In their first effort, they looked at four works of art that were being auctioned at Christie’s in 2018 — an O’Keeffe, an Edward Hopper, an Arthur Dove, and a John Marin — comparing Artnome’s estimates against the auction house’s expert human appraisers.
Waters, who developed the machine learning model, was quick to point out that this is a vanishingly small sample of works. Nevertheless, Bailey said Artnome’s mean error rate outperformed Christie’s appraisers, in part because the Marin canvas sold well above the auction house’s appraisal.
“Can we make this into a startup, and bring technology into the art market to legitimately change the art market?” asked Waters. “That was a first application of my model on a very small training set, but it offered some really surprising and encouraging results.”
In the years since, Bailey has presented his work at Christie’s. He’s traveled as far afield as Bahrain and China to present on Artnome, where lately he’s been writing on issues such as artificial intelligence and the role of blockchain in the art market. He said that although he’s been approached by a number of angel investors, so far nothing’s panned out.
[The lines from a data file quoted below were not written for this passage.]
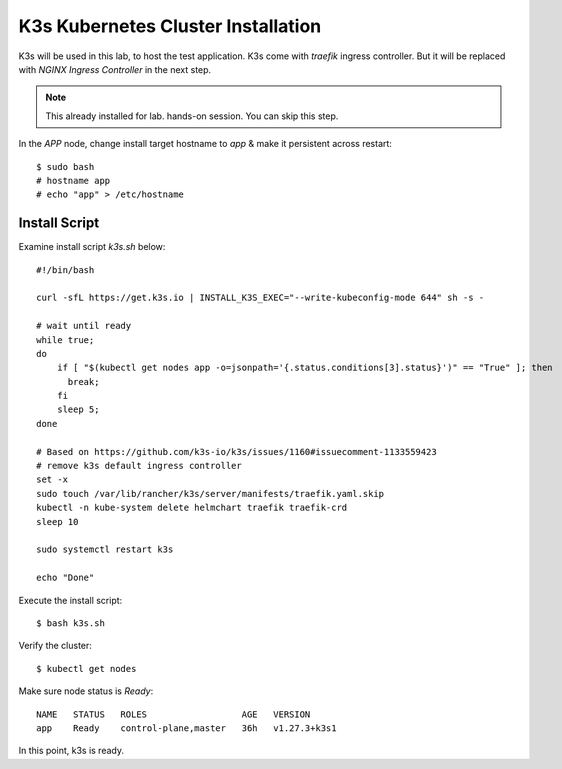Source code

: K3s Kubernetes Cluster Installation
====

K3s will be used in this lab, to host the test application.
K3s come with *traefik* ingress controller. 
But it will be replaced with *NGINX Ingress Controller* in the next step.

.. note::
  This already installed for lab. hands-on session. You can skip this step.

In the *APP* node, change install target hostname to `app` & make it persistent across restart::

  $ sudo bash
  # hostname app
  # echo "app" > /etc/hostname

Install Script
----

Examine install script `k3s.sh` below::

  #!/bin/bash
  
  curl -sfL https://get.k3s.io | INSTALL_K3S_EXEC="--write-kubeconfig-mode 644" sh -s -
  
  # wait until ready
  while true;
  do
      if [ "$(kubectl get nodes app -o=jsonpath='{.status.conditions[3].status}')" == "True" ]; then
        break;
      fi
      sleep 5;
  done
  
  # Based on https://github.com/k3s-io/k3s/issues/1160#issuecomment-1133559423
  # remove k3s default ingress controller
  set -x
  sudo touch /var/lib/rancher/k3s/server/manifests/traefik.yaml.skip
  kubectl -n kube-system delete helmchart traefik traefik-crd
  sleep 10

  sudo systemctl restart k3s
  
  echo "Done"

Execute the install script::

  $ bash k3s.sh

Verify the cluster::

  $ kubectl get nodes

Make sure node status is *Ready*::

  NAME   STATUS   ROLES                  AGE   VERSION
  app    Ready    control-plane,master   36h   v1.27.3+k3s1

In this point, k3s is ready.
Perhaps that’s one of the reasons Bailey remains modest about the effort, saying the predictive database will be more of a tool for human appraisers than a replacement, enabling them to work at greater scale.
“I don’t see a clear path to getting more accurate than human appraisers in the near future,” he said, adding that auction house appraisers have access to client lists — a critical data point in any sale. “An analysis of the buyers is arguably more important than any data you could derive about the artists.”